◆ DIRECTIVE 1: How would you translate this sentence from the Mars entry guidance abstract into Spanish: "Sensitivity analyses reveal that atmospheric density uncertainties induce predictable deviations compensated by rapid convex optimizations."

◆ DOCUMENT SECTION:
==================================================

Mars entry guidance faces a critical challenge: navigating hypersonic velocities within the thin atmospheric layers (120 – 45 𝑘𝑚 altitude) while balancing conflicting objectives of precision targeting, thermal survival, and structural integrity. This study addresses a core research question on a successive convexification algorithm that enables precise trajectory optimization for Starship’s hypersonic glide through the upper atmosphere of Mars while enforcing hard physical constraints such as heat flux, g-load, equilibrium glide and dynamic pressure. By formulating such successive convexification - based framework, the inherently non-convex entry problem is decomposed into iteratively refined convex sub-problems, enabling computational tractability under Mars’ variable CO₂-rich atmosphere. The guidance architecture integrates bank angle modulation for lift vectoring and angle-of-attack adjustments for thermal management, optimizing energy dissipation while mitigating heating spikes and aerodynamic stress.

Simulations demonstrate that the collocation discretization strategy used ensures trajectory adherence within the entry corridor, achieving terminal positioning errors below 3 𝑘𝑚 at 45 𝑘𝑚 altitude. The algorithm’s robustness is validated under ±10% dispersions in initial velocity (4.3 𝑘𝑚/𝑠) and flight-path angle (−15°) from a parking orbit around the planet, with heat flux, dynamic pressure, and g-load profiles remaining within mission-critical limits. Sensitivity analyses reveal that atmospheric density uncertainties induce predictable deviations compensated by rapid convex optimizations. These results align and improve on previous NASA mission data.

The study bridges theoretical convex optimization with operational reality, demonstrating that modern computational guidance outperforms legacy predictor-corrector methods in handling nonlinear dynamics and path constraints. By extending the convex framework with adaptive trust regions and sequential convex programming, the proposed method reduces terminal errors by 40% compared to state-of-the-art approaches (Mars 2020). This advancement not only enhances Starship’s capability to deliver crewed and cargo payloads to predefined Martian coordinates but also establishes a foundation for integrating the hypersonic glide phase with the subsequent powered descent phases. As humanity strides toward sustained Mars exploration, this work underscores the viability of successive convexification as a paradigm for achieving precise atmospheric glide through the Martian atmosphere.

==================================================

Extracted page text data
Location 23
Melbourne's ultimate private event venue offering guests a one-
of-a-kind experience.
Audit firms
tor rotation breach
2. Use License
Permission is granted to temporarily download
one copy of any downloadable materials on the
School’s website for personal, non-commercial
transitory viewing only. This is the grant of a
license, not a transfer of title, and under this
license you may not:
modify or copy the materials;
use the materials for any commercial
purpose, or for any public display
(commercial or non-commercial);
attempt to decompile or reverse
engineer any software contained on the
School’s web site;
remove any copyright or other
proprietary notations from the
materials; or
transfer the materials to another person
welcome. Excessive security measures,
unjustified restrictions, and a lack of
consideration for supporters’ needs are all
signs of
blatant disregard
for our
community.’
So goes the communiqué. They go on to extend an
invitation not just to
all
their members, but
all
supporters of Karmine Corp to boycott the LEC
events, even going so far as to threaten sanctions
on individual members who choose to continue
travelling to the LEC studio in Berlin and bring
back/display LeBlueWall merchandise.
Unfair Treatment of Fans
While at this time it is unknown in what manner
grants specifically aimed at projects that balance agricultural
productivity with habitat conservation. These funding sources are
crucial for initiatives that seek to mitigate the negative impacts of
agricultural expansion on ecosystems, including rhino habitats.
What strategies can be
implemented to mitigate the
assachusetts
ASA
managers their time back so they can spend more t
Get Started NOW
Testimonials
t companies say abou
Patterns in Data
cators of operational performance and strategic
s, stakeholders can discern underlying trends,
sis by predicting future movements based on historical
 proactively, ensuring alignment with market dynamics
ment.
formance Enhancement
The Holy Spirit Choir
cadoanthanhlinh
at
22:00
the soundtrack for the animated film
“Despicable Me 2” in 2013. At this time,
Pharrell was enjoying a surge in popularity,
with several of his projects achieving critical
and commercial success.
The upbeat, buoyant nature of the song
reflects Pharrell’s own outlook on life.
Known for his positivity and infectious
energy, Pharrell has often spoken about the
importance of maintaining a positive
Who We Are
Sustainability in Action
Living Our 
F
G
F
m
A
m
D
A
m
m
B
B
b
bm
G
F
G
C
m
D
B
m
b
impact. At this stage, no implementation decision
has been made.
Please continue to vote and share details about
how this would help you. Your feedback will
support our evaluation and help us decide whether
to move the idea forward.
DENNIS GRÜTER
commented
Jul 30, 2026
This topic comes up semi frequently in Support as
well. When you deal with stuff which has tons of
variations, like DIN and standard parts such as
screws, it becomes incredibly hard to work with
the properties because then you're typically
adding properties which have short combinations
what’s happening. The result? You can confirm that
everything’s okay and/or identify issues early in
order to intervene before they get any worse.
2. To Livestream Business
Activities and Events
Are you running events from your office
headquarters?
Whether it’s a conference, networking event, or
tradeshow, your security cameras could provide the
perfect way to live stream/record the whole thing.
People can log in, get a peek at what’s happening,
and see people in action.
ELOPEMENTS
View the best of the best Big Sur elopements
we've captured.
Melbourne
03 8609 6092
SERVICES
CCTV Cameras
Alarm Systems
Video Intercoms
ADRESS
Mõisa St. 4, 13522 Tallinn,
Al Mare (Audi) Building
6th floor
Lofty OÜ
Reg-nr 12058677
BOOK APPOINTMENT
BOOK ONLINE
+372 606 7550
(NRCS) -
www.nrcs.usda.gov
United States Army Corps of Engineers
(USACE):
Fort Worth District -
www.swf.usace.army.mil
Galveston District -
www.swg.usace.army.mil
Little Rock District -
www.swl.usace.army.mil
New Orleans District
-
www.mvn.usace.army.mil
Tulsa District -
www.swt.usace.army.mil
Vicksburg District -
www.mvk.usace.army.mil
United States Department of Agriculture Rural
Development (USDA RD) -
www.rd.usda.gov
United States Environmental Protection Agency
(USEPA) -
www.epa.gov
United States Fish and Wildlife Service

==================================================

◆ DIRECTIVE 2: Can you write out the lines of the extracted page text data, starting at the first line and ending at the line containing "School’s website for personal, non-commercial", with both ends included?

◆ TASK OUTPUT 1: Los análisis de sensibilidad revelan que las incertidumbres en la densidad atmosférica inducen desviaciones predecibles, compensadas mediante optimizaciones convexas rápidas.

◆ TASK OUTPUT 2:
Location 23
Melbourne's ultimate private event venue offering guests a one-
of-a-kind experience.
Audit firms
tor rotation breach
2. Use License
Permission is granted to temporarily download
one copy of any downloadable materials on the
School’s website for personal, non-commercial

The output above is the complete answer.